Citing a competitive market with options including Verizon FiOS and satellite TV widely available depending on the town, Paxton was quoted as saying: “Not only do they (customers) expect choices, but they expect a certain level of services. Altice is not going to have a lot of room to maneuver when it comes to changing the way things are done, particularly over the short term.”
Emphasis on broadband services – defined as wireless technologies using longer-range directional equipment to transmit a wide band of frequencies, will continue under the new ownership.
Asked if Altice would “sort of double down on” Cablevisions bundling of services that focus on using high-speed internet access to stream video and audio content, Paxton told the Asbury Park Press that it was the “right strategic move,” to focus on the streaming, adding that he “would tend to think they’re going to spend some time to familiarize themselves more with the market. …The broadband part of the bundle is really Cablevision’s strength.”
Altice is known as an aggressive player in France’s competitive market where, like the U.S., there is a high need for video services. In May, the company invested $9.1 billion so that it would own enough of Suddenlink, a small U.S. company, to control it.
According to the app.com report, Altice could take advantage of a mature less-regulated U.S. market where “consumers spend more.” The European company will have the freedom to do business with competitive telecommunications, satellite and cable providers.
“They are a little bit freer to experiment with new business models,” Paxton told app.com.
“One of Cablevision’s advantages is they serve a premium media market — New York City. I think Altice is probably confident they could take out a lot of cost synergies, which we estimate is $350 million plus,” Amy Yong, an analyst at Macquarie Group said recently.
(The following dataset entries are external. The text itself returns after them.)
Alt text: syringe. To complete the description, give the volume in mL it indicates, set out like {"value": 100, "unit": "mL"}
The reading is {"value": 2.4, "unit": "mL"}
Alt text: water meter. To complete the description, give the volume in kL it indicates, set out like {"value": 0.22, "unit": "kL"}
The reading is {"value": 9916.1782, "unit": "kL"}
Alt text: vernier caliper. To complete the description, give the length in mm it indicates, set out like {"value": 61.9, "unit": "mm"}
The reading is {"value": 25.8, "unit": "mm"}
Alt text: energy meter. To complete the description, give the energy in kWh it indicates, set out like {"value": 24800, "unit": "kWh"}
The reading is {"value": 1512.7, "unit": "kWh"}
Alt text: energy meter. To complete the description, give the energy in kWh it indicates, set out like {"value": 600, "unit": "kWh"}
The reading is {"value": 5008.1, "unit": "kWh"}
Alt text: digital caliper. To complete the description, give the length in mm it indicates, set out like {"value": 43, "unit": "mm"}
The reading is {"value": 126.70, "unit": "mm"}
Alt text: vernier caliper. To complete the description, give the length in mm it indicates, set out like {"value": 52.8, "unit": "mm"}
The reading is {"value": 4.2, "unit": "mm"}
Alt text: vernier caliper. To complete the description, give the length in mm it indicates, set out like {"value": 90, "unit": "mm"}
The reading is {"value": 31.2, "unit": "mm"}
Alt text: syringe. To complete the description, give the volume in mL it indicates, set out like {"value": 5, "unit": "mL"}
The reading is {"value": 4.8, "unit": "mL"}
“Despite the industry challenges triggered by cord-cutting and the TV revolution, broadband Internet growth remains strong as more consumers access all types of content over digital platforms,” reads the app.com report.
“[The companies] modus operandi is to dramatically downsize and try to use technology in place of people,” said cable and satellite sector analyst, Craig Moffett on Bloomberg radio.
According to Drahi, all the cable companies, including Cablevision, will lose nearly 25 percent of their television subscribers over the next five years.
Moffett predicts an “aggressive” increase in broadband prices will follow.